Provided material Block Start

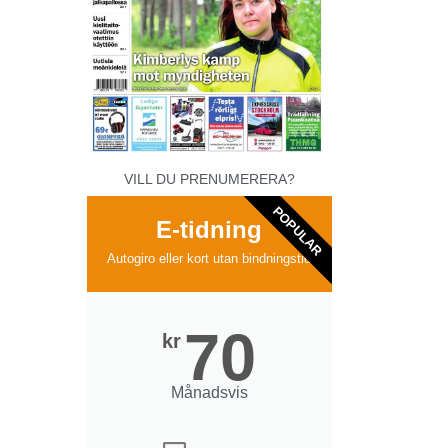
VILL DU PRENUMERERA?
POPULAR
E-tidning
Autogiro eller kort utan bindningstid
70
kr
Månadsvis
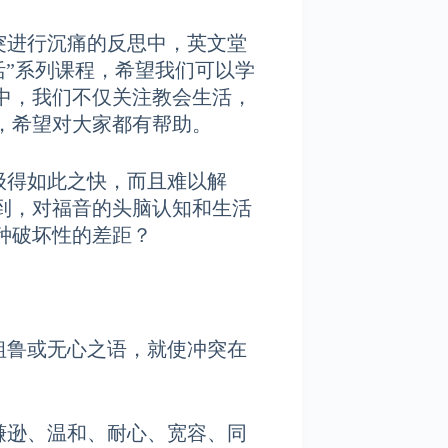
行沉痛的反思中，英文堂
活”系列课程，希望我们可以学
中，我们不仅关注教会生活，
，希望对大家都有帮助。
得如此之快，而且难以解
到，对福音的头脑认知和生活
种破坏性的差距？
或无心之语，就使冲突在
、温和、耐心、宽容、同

Provided material Block End
Provided material Block Start

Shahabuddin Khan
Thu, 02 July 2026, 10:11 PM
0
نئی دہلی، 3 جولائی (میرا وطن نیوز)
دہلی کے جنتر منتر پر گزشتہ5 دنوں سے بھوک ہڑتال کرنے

Provided material Block End

About this exercise: In the listing above, find the line with "نئی دہلی، 3 جولائی (میرا وطن نیوز)" and the line with "دہلی کے جنتر", then print exactly those two lines and every line between them, and nothing more.

Solution for this problem:
نئی دہلی، 3 جولائی (میرا وطن نیوز)
دہلی کے جنتر منتر پر گزشتہ5 دنوں سے بھوک ہڑتال کرنے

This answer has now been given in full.